Exception raised from alloc_buffer_block at /Users/runner/work/pytorch/pytorch/pytorch/aten/src/ATen/mps/MPSAllocator.mm:235 (most recent call first):
frame #0: c10::Error::Error(c10::SourceLocation, std::__1::basic_string<char, std::__1::char_traits<char>, std::__1::allocator<char> >) + 81 (0x105c22ca1 in libc10.dylib)

I would recommend you to drastically lower the virtual_batch_size = and eventually batch_size = in your tabnet_config()

Let me know if it helps

cgoo4 commented 10 months ago

Hi @cregouby - I've tried progressively reducing virtual_batch_size to 16, but tabnet_fit still hangs. tabnet_pretrain runs using the defaults. Both produce the message.

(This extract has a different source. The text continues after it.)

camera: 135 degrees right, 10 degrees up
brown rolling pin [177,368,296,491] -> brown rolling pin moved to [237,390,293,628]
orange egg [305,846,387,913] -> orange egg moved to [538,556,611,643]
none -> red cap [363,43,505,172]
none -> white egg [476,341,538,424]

I'm using an M2 Max with 64 GB memory.

image
cregouby commented 10 months ago

Hello @cgoo4 The problem is not linked to using tabnet_model = as the second run of whatever training on device="mps" hits the issue.

There are a lot of opened issues currently on device="mps" on sonoma OS (tensorflow, pytorch, ...) so I guess there is nothing we can do until the apple dev fix the MPS code.